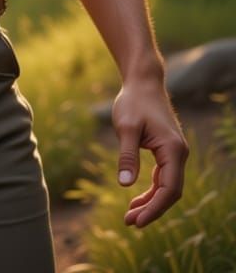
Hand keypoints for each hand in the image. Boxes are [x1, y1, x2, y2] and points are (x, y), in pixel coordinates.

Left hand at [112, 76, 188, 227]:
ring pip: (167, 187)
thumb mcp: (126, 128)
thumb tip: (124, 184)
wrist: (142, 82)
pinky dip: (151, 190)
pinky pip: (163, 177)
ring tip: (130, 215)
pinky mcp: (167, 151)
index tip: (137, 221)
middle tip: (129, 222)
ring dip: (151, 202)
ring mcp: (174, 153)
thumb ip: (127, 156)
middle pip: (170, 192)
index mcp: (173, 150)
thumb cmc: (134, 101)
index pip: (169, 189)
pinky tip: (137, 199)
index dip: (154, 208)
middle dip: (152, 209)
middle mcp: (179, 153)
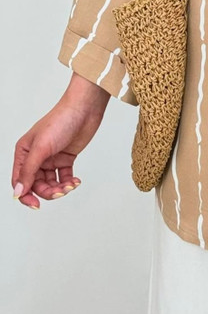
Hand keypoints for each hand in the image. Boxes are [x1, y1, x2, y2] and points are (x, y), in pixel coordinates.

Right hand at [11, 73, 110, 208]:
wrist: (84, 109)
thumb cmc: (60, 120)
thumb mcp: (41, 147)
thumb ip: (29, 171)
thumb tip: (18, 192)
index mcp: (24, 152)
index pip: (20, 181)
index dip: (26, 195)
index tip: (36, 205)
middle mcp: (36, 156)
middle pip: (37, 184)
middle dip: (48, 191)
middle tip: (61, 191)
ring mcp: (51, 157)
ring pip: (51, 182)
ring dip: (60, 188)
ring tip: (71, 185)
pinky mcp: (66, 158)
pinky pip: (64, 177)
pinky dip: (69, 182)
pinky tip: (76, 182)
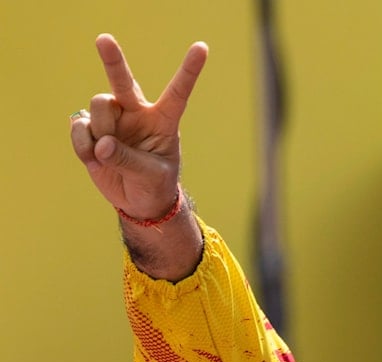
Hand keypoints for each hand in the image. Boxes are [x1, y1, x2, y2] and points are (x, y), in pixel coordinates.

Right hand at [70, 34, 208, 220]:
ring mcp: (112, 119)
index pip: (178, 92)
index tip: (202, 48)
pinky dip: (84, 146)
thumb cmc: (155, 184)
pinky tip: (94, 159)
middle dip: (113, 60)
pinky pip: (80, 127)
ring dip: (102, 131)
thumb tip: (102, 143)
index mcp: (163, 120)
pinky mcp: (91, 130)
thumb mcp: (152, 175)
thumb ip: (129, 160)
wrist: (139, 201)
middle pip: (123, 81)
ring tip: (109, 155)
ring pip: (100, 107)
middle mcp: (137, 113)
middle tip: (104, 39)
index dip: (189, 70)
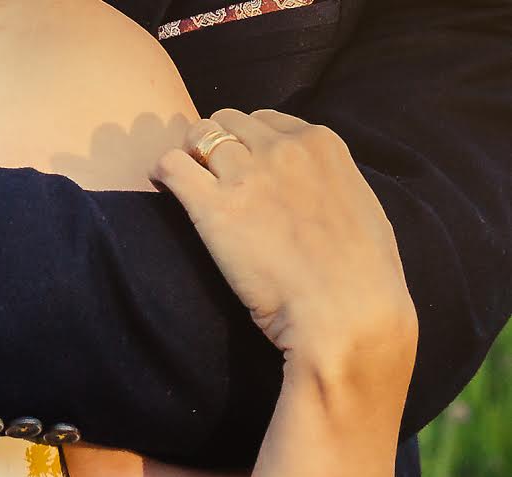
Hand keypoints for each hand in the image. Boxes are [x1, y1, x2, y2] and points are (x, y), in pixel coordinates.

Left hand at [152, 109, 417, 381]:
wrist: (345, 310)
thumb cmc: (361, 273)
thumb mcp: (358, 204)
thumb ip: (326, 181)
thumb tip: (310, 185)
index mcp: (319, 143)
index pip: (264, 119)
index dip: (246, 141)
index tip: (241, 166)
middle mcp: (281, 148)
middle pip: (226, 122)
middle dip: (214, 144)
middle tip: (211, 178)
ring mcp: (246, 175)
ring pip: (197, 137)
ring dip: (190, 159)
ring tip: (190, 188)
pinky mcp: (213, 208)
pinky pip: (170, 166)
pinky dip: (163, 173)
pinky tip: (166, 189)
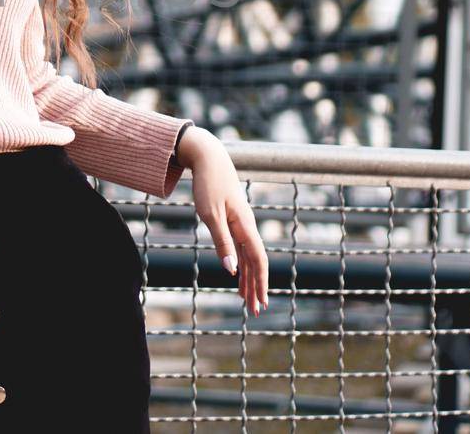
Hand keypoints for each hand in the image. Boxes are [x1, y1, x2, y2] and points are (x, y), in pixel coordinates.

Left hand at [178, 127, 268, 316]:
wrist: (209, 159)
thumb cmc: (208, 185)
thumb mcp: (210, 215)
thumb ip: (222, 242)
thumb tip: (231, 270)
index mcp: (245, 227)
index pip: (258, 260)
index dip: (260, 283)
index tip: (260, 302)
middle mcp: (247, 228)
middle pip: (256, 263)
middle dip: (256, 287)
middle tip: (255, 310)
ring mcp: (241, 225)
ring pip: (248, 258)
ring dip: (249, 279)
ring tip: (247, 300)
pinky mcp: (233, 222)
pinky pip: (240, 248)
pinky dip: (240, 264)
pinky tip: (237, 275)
◆ ◆ ◆ ◆ ◆ ◆ ◆
WHAT THE TASK REQUIRES: Would you reproduce the lines above, from the very first through the line containing "index dip: (189, 70)", exactly and without the pictures?

ANSWER BOX:
Hand keypoints for each hand in the image. Boxes are [x1, y1, x2, y2] and points are (x, y), in pixel coordinates.

Left hand at [112, 76, 188, 227]:
ring pip: (167, 187)
thumb mcp: (126, 128)
thumb tip: (124, 184)
wrist: (142, 82)
pinky dip: (151, 190)
pinky pip: (163, 177)
ring tip: (130, 215)
pinky mcp: (167, 151)
index tip: (137, 221)
middle tip: (129, 222)
ring dip: (151, 202)
ring mcp: (174, 153)
thumb ip: (127, 156)
middle pip: (170, 192)
index mcp: (173, 150)
thumb cmc: (134, 101)
index pip: (169, 189)
pinky tip: (137, 199)
index dip: (154, 208)
middle dip: (152, 209)
middle mcp: (179, 153)
Hand keypoints for each hand in the image. Boxes are [x1, y1, x2, y2] and points are (x, y), in pixel coordinates.

Right hand at [11, 73, 110, 208]:
wrist: (84, 109)
thumb cmc: (60, 120)
thumb mcp: (41, 147)
thumb ip: (29, 171)
thumb tip: (18, 192)
index mcp: (24, 152)
index pip: (20, 181)
index dip: (26, 195)
index tip: (36, 205)
middle mcp: (36, 156)
middle pip: (37, 184)
middle dip: (48, 191)
middle tip: (61, 191)
ring mcp: (51, 157)
ring pip: (51, 182)
ring dip: (60, 188)
ring tip: (71, 185)
pinky mcp: (66, 158)
pinky pip: (64, 177)
pinky dip: (69, 182)
pinky tip: (76, 182)
Hand keypoints for each hand in the image. Boxes are [x1, y1, x2, y2] and points are (x, y), in pixel coordinates.

Right hand at [70, 34, 208, 220]:
ring mcp: (112, 119)
index pip: (178, 92)
index tip: (202, 48)
pinky dip: (84, 146)
thumb cmc: (155, 184)
pinky tip: (94, 159)
middle dip: (113, 60)
pinky pip: (80, 127)
ring dip: (102, 131)
thumb tip: (102, 143)
index mcp: (163, 120)
pinky mcp: (91, 130)
thumb mcp: (152, 175)
thumb ip: (129, 160)
wrist: (139, 201)
middle pip: (123, 81)
ring tip: (109, 155)
ring pip: (100, 107)
middle mcp: (137, 113)
middle tip: (104, 39)
index dip: (189, 70)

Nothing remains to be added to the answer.